Passage shown:
=== Section Start ===

In addition to offensive potential, the allocations need to model that Blue SLBMs cannot reach all Red targets. The offensive allocations needed to take into account whether if SLBMs where an option for covering a target due to the range to the target from SLBMs.
Blue weapons and Red Targets (characterized by hardness and whether they are in SLBM range or not) led to the following weapons allocations:
In the concept above, there are 12 major classes of allocation (the colors), pairing blue weapons systems to red targets. In this example the red SS-9 silos are immune to all blue weapons except the Titan and B-52 so accordingly, the SS-9 has two classes of weapons allocations on it (classes A and B). Similarly, Red Command and Control bunkers may only be destroyed by Titans or B-52s (classes K and L).
Within each class of allocations are sets of actual allocations coupling a number of each type of eligible weapons to allocate to particular target types. The solver provides a real number to the set of allocations to best satisfy the objective function.
The original game Ultimatum did not explicitly include Command and Control Bunkers (e.g. hardened targets such as Cheyenne Mountain), but I include them here to have another important class of hard target to allocate weapons to.
In the cases of very hard targets (e.g. Command and Control Bunkers), it made sense to target more than one weapon to an individual target. In these cases, there are allocations available for Multiple Titans, B-52s or combinations of the two to go after individual Command and Control targets to increase the probability of a kill.
Red SS-7 silos and Airfields are relatively soft targets and may be targeted by all blue weapon systems, including Minuteman and SLBM. However, only a set of SS-7s and Airfields are in range of SLBMs, so the classes allocating weapons to SS-7s/Airfields needed to be partitioned between targets in range of SLBMs (for which SLBM weapons could be traded off against the others) and the targets that were not in SLBM range. Classes F and J are for allocating SLBMs alone to targets, while subclasses C1, D1, E1, G1, H1 and I1 cover other weapon systems attacking targets for which SLBMs are also options.

=== Section End ===

Supplied material:

=== Section Start ===

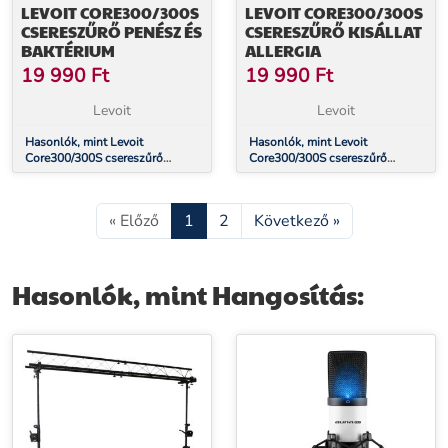
LEVOIT CORE300/300S
LEVOIT CORE300/300S
CSERESZŰRŐ PENÉSZ ÉS
CSERESZŰRŐ KISÁLLAT
BAKTÉRIUM
ALLERGIA
19 990
Ft
19 990
Ft
Levoit
Levoit
Hasonlók, mint Levoit
Hasonlók, mint Levoit
Core300/300S csereszűrő
Core300/300S csereszűrő
Penész és Baktérium
Kisállat Allergia
« Előző
1
2
Következő »
Hasonlók, mint Hangosítás:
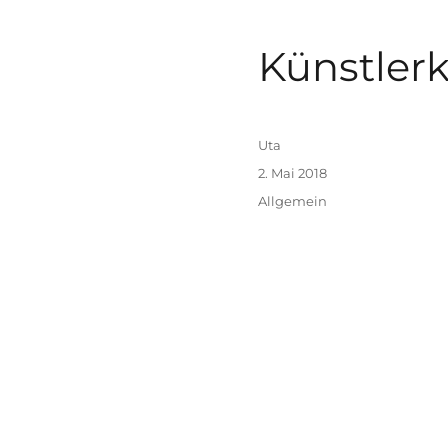
Künstler
Autor
Uta
Veröffentlicht
2. Mai 2018
am
Kategorien
Allgemein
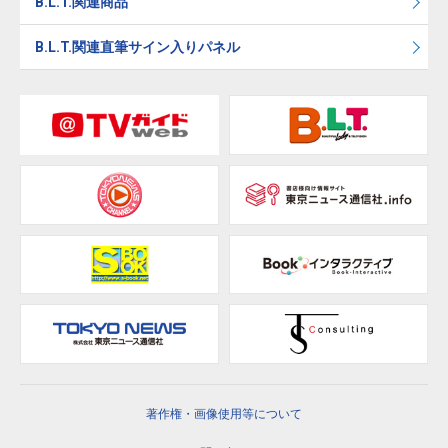
B.L.T.関連商品
B.L.T.関連直筆サイン入りパネル
著作権・画像使用等について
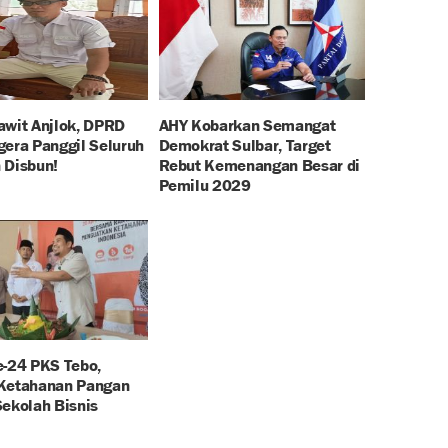
awit Anjlok, DPRD
AHY Kobarkan Semangat
gera Panggil Seluruh
Demokrat Sulbar, Target
 Disbun!
Rebut Kemenangan Besar di
Pemilu 2029
e-24 PKS Tebo,
Ketahanan Pangan
Sekolah Bisnis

=== Section End ===

Tasks to perform:
a. Can you write out the part of the weapons allocation passage that opens with the words containing "The original game" and closes with "allocate weapons to.", word for word?
b. Can you return every line of the records verbatim, leaving the pictures out?
The weapons allocation passage and the records are unrelated material.

Solved problems:
a.
The original game Ultimatum did not explicitly include Command and Control Bunkers (e.g. hardened targets such as Cheyenne Mountain), but I include them here to have another important class of hard target to allocate weapons to.

b.
LEVOIT CORE300/300S
LEVOIT CORE300/300S
CSERESZŰRŐ PENÉSZ ÉS
CSERESZŰRŐ KISÁLLAT
BAKTÉRIUM
ALLERGIA
19 990
Ft
19 990
Ft
Levoit
Levoit
Hasonlók, mint Levoit
Hasonlók, mint Levoit
Core300/300S csereszűrő
Core300/300S csereszűrő
Penész és Baktérium
Kisállat Allergia
« Előző
1
2
Következő »
Hasonlók, mint Hangosítás:
Künstler
Autor
Uta
Veröffentlicht
2. Mai 2018
am
Kategorien
Allgemein
B.L.T.関連商品
B.L.T.関連直筆サイン入りパネル
著作権・画像使用等について
awit Anjlok, DPRD
AHY Kobarkan Semangat
gera Panggil Seluruh
Demokrat Sulbar, Target
 Disbun!
Rebut Kemenangan Besar di
Pemilu 2029
e-24 PKS Tebo,
Ketahanan Pangan
Sekolah Bisnis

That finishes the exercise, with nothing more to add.